PROVIDED INFORMATION =
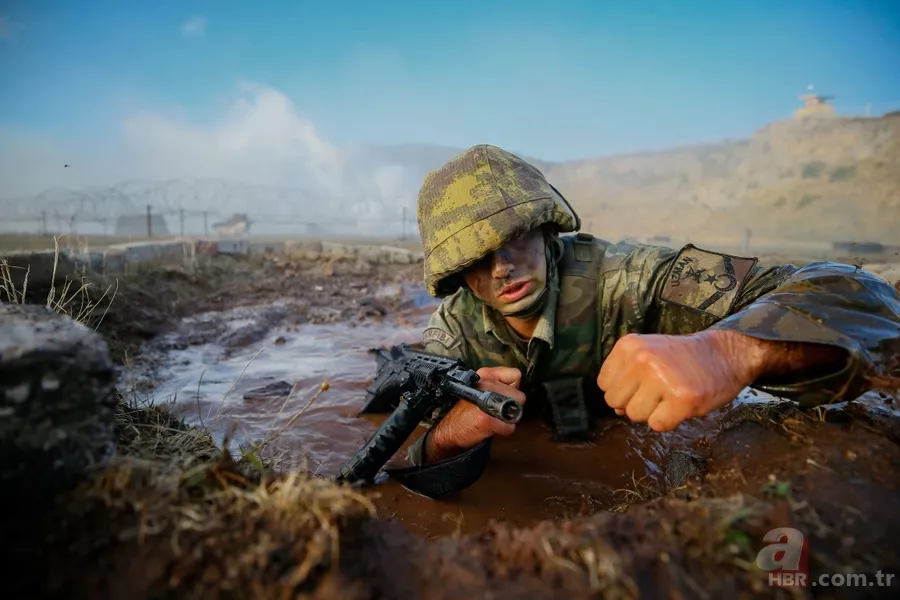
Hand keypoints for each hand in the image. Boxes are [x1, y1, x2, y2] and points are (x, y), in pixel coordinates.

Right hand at [424, 366, 525, 461]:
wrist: (449, 429)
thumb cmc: (466, 409)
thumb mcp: (480, 387)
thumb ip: (498, 384)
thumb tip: (517, 388)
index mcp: (485, 374)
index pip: (515, 375)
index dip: (513, 388)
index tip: (503, 396)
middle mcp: (486, 383)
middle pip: (519, 396)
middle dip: (512, 406)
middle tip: (497, 411)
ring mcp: (487, 400)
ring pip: (516, 411)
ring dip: (508, 418)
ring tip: (494, 418)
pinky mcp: (487, 418)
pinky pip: (509, 427)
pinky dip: (503, 431)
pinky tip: (491, 429)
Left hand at [596, 330, 758, 431]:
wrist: (725, 354)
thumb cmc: (682, 358)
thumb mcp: (648, 354)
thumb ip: (627, 377)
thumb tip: (617, 411)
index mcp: (629, 346)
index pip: (604, 384)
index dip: (623, 389)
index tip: (642, 383)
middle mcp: (642, 359)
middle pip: (615, 401)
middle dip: (634, 403)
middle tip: (657, 392)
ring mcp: (661, 378)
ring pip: (634, 415)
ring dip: (652, 413)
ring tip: (670, 396)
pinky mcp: (682, 398)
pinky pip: (657, 425)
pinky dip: (668, 422)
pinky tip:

WORK REQUIRED = Only lines with the word "thumb" belong in the answer; copy each of them from the material above.

EXPECTED ANSWER =
thumb cmc: (466, 409)
thumb mcp: (480, 387)
thumb ip: (498, 384)
thumb tip: (517, 388)
thumb cmc: (682, 358)
thumb mcp: (648, 354)
thumb ip: (627, 377)
thumb tip: (617, 411)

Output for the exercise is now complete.